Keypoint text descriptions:

------------

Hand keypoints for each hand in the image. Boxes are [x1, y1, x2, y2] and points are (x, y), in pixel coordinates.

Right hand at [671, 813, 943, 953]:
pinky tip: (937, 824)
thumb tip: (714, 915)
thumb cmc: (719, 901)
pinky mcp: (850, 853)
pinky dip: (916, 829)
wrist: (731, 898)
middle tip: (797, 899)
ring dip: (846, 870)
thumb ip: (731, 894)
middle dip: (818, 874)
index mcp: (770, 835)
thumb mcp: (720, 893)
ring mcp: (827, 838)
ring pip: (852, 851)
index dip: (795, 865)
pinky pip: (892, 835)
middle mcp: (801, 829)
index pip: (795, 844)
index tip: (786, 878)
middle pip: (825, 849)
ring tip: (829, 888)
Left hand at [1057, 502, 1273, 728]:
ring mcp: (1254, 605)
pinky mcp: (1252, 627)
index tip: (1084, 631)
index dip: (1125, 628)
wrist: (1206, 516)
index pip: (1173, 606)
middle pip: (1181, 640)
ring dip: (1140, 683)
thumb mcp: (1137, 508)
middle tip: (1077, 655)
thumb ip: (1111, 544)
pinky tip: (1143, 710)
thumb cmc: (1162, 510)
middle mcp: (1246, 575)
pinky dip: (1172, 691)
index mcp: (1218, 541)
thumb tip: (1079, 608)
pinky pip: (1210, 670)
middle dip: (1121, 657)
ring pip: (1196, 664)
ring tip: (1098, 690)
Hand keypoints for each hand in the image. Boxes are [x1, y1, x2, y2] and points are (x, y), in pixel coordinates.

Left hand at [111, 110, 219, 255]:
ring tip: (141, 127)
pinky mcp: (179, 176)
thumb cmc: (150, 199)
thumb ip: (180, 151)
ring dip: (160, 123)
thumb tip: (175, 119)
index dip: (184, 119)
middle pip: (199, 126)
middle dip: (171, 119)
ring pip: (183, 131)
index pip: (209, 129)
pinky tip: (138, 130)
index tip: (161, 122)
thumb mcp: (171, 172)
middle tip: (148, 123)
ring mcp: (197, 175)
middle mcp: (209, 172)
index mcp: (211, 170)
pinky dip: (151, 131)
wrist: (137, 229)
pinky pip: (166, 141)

------------

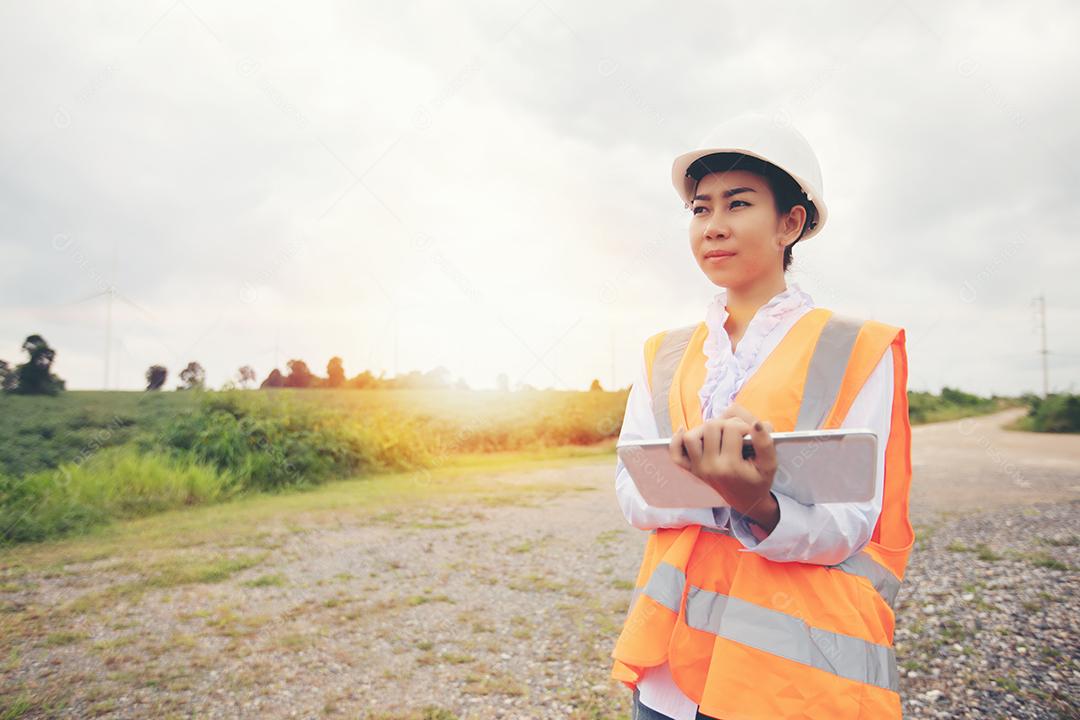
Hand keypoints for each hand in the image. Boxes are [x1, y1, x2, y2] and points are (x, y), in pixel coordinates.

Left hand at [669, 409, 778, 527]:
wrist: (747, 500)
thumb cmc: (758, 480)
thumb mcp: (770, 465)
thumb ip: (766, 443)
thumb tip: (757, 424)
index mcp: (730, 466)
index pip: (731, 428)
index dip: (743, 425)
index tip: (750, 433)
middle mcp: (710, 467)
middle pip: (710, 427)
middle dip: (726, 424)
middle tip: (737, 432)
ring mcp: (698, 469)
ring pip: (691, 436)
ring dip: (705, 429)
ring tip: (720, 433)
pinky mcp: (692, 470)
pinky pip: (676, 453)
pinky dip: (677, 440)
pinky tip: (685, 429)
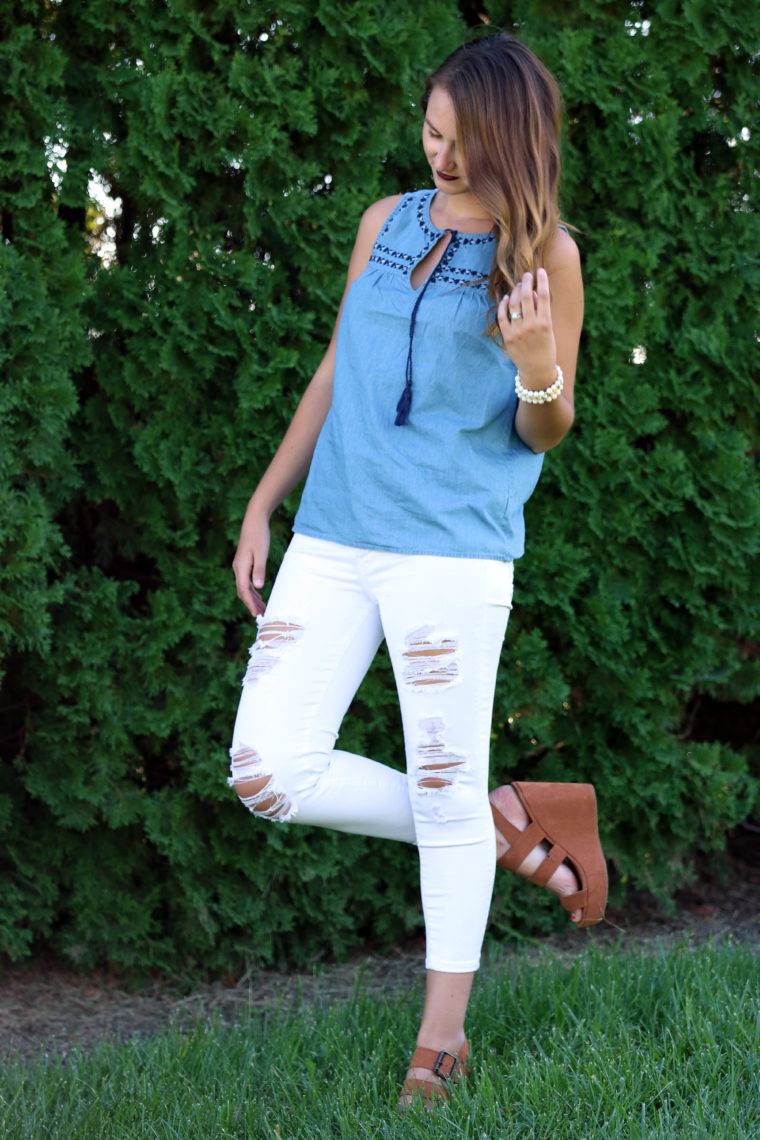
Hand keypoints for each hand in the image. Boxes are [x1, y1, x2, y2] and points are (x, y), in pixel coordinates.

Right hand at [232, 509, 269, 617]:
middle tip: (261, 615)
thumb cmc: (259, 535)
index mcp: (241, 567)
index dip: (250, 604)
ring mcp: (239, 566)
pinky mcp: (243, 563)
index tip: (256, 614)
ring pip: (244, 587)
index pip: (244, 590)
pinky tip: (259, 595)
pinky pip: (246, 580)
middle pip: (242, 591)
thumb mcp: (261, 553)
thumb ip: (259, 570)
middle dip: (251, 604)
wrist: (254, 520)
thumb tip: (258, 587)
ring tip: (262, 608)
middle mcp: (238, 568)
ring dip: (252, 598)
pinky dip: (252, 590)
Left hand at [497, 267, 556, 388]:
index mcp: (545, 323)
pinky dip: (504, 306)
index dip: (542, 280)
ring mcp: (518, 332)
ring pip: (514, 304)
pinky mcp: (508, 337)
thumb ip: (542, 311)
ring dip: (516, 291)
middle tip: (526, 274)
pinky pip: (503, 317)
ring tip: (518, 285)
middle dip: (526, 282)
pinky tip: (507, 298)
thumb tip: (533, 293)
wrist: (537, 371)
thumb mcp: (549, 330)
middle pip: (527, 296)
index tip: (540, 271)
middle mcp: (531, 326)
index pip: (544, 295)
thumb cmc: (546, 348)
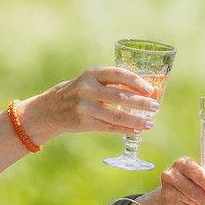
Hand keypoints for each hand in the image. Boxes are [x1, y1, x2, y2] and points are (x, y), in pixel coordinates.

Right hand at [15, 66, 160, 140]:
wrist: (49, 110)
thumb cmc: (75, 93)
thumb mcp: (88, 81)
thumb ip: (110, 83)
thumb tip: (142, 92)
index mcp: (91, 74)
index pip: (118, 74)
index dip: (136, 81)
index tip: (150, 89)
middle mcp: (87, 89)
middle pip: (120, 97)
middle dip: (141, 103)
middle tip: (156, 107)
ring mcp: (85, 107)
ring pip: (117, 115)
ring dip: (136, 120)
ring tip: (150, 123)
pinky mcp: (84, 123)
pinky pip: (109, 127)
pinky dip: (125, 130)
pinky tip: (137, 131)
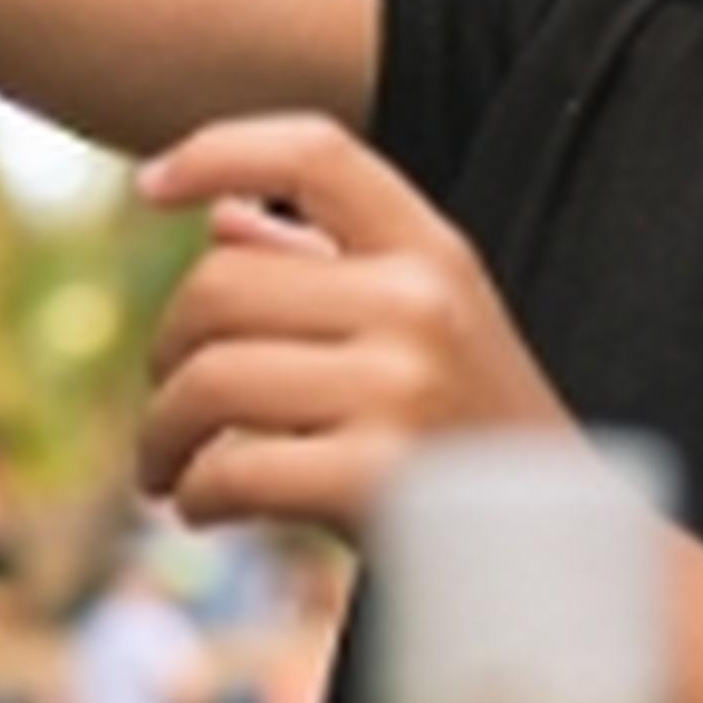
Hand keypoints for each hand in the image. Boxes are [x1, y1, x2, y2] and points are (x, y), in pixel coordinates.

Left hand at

------------

> _REQUIRED WORK_: Give back exactly the lines above starting at the line where "ring dip: (160, 123)" appears and ending at the line where "pinky pip: (166, 141)" appears, both included, with no other lines.

> _RESPONSE TO THIS TASK_:
ring dip: (160, 123)
thumb tip: (175, 119)
index dip: (184, 119)
middle pip: (199, 126)
middle dip: (171, 119)
ring pip: (183, 131)
index pip: (209, 129)
pinky tip: (138, 130)
index tip: (161, 122)
thumb mcp: (171, 172)
middle tip: (148, 123)
ring mcp: (197, 175)
middle mcp: (209, 172)
index mcp: (211, 170)
pinky dip: (151, 131)
wrist: (137, 229)
pinky pip: (166, 141)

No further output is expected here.